Nicht nur die Politik, auch die Medien polarisieren seit dem 11. September 2001 gegenüber der islamischen Welt. Sie tragen mehr zum Krieg bei als zum Frieden. Frieden macht man mit einem – wirklichen oder vermeintlichen – Feind, mit ihm muss man reden, seine Stimme muss man hören. Gebraucht werden Dialog, Kommunikation, keine dekorativen Appelle. Wo bleibt die Stimme des anderen?

In Deutschland hat dieser andere, der meist als »Terrorist« oder »islamistischer Extremist« abgestempelt wird, keine Stimme. Seine Medien werden verboten, Einreisevisa verweigert, der Kontakt zur Bevölkerung kriminalisiert. Das gilt für die Hamas wie für die Taliban, für Hisbollah wie für irakische Besatzungsgegner.
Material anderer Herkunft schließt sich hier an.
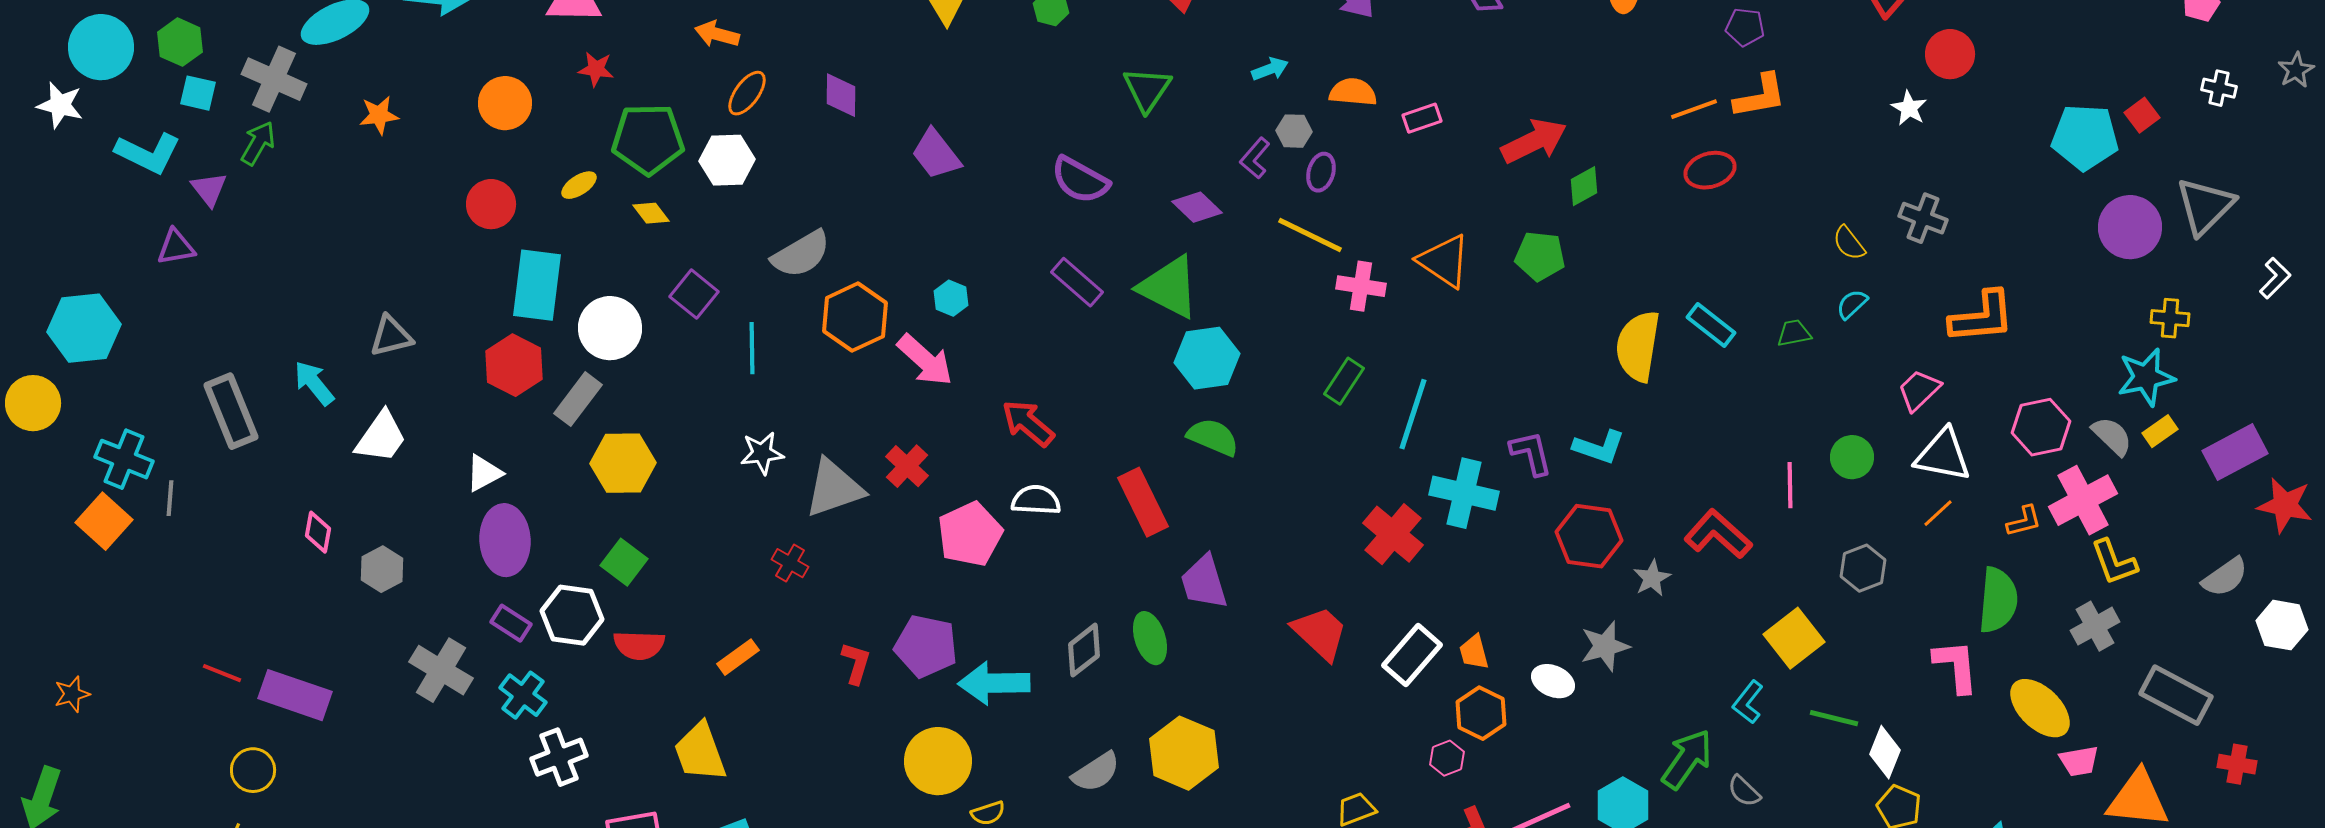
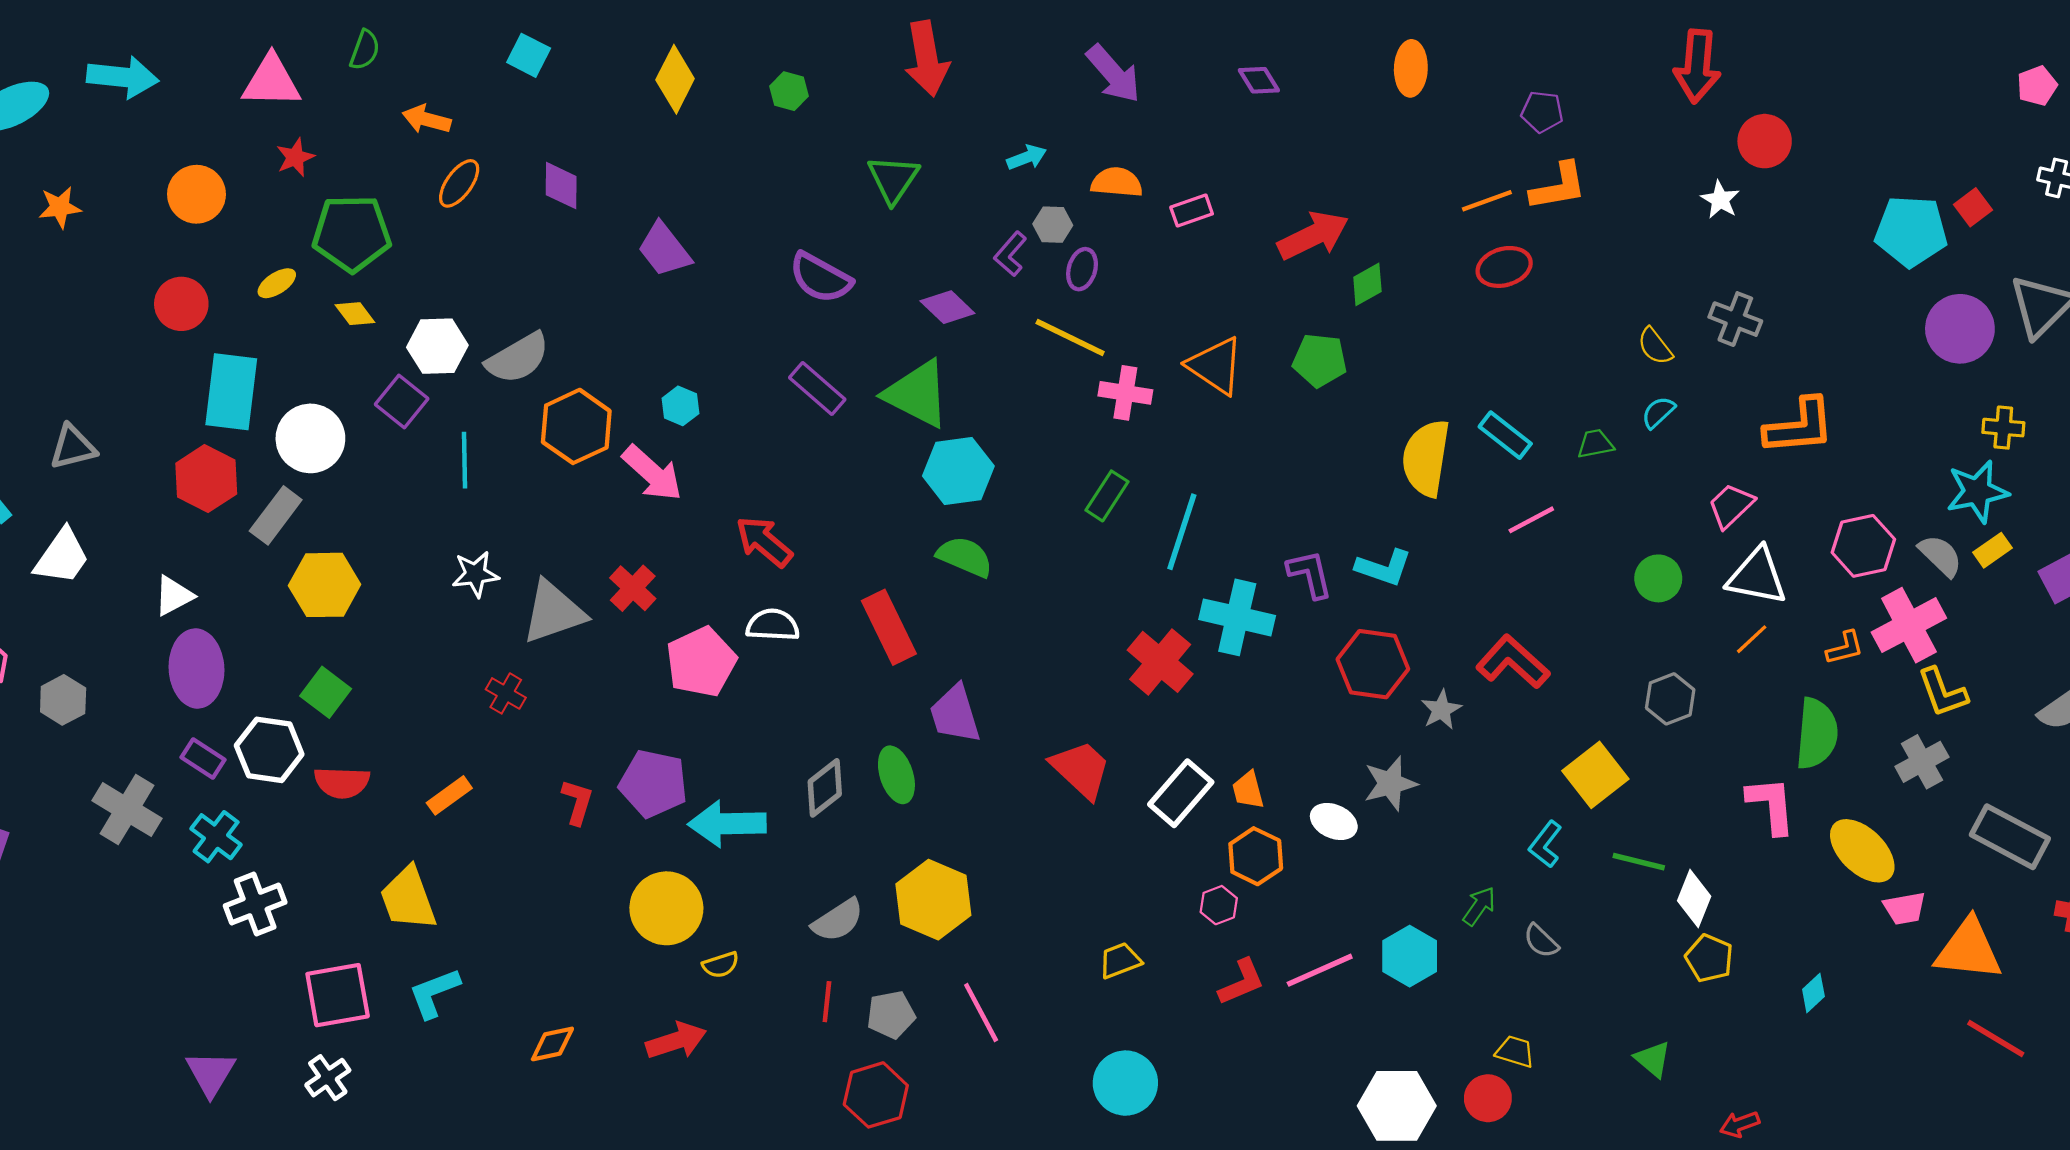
red star: (596, 69) -> (295, 157), turned -30
white hexagon: (727, 160) -> (437, 346), moved
pink line: (1790, 485) -> (1531, 520), moved, turned 63
green arrow: (1687, 759) -> (1479, 906), size x0.6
Warum das – aus Sicht der anderen – so ist, erklärte mir kürzlich Said Khodor Nour Eldeen von der libanesischen Hisbollah. »Die strategischen Interessen des Westens in unserer Region sind so wichtig, dass sie keine Partei akzeptieren, die sich nicht ihren Interessen beugt.« Und er fügte hinzu: »Die Interessen unseres Volkes, unsere Werte, spielen für Euch keine Rolle.« Ist dieser Standpunkt keine Nachricht wert?

* Unsere Autorin hat den Nahen und Mittleren Osten vielfach als Korrespondentin bereist.